What is required |
Print every one of the items below, line by line, with nothing changed.

BEGIN Records supplied

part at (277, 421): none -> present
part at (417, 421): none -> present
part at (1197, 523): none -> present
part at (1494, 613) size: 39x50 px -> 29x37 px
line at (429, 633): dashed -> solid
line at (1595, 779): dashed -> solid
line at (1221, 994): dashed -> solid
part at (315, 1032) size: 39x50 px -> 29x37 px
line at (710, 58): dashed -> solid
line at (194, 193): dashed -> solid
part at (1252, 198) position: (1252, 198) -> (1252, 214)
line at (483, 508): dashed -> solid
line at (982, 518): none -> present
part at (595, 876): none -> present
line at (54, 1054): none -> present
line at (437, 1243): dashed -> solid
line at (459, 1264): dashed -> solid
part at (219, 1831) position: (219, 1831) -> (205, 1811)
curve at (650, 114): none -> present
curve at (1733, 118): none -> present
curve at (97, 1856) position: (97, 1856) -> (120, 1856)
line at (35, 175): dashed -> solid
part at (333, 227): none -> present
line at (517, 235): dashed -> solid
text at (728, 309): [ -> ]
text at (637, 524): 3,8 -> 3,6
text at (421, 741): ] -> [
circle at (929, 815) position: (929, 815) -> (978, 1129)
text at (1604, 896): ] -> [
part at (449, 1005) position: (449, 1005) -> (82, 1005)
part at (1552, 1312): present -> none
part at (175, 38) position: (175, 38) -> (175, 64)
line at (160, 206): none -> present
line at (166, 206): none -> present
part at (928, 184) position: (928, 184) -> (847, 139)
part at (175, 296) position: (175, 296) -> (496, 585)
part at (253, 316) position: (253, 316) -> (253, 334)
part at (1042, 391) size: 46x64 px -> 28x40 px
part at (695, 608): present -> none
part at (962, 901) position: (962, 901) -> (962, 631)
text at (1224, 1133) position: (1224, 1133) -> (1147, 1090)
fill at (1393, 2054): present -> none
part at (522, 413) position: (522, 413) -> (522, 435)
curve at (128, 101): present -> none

END Records supplied

Reply to the exercise |
part at (277, 421): none -> present
part at (417, 421): none -> present
part at (1197, 523): none -> present
part at (1494, 613) size: 39x50 px -> 29x37 px
line at (429, 633): dashed -> solid
line at (1595, 779): dashed -> solid
line at (1221, 994): dashed -> solid
part at (315, 1032) size: 39x50 px -> 29x37 px
line at (710, 58): dashed -> solid
line at (194, 193): dashed -> solid
part at (1252, 198) position: (1252, 198) -> (1252, 214)
line at (483, 508): dashed -> solid
line at (982, 518): none -> present
part at (595, 876): none -> present
line at (54, 1054): none -> present
line at (437, 1243): dashed -> solid
line at (459, 1264): dashed -> solid
part at (219, 1831) position: (219, 1831) -> (205, 1811)
curve at (650, 114): none -> present
curve at (1733, 118): none -> present
curve at (97, 1856) position: (97, 1856) -> (120, 1856)
line at (35, 175): dashed -> solid
part at (333, 227): none -> present
line at (517, 235): dashed -> solid
text at (728, 309): [ -> ]
text at (637, 524): 3,8 -> 3,6
text at (421, 741): ] -> [
circle at (929, 815) position: (929, 815) -> (978, 1129)
text at (1604, 896): ] -> [
part at (449, 1005) position: (449, 1005) -> (82, 1005)
part at (1552, 1312): present -> none
part at (175, 38) position: (175, 38) -> (175, 64)
line at (160, 206): none -> present
line at (166, 206): none -> present
part at (928, 184) position: (928, 184) -> (847, 139)
part at (175, 296) position: (175, 296) -> (496, 585)
part at (253, 316) position: (253, 316) -> (253, 334)
part at (1042, 391) size: 46x64 px -> 28x40 px
part at (695, 608): present -> none
part at (962, 901) position: (962, 901) -> (962, 631)
text at (1224, 1133) position: (1224, 1133) -> (1147, 1090)
fill at (1393, 2054): present -> none
part at (522, 413) position: (522, 413) -> (522, 435)
curve at (128, 101): present -> none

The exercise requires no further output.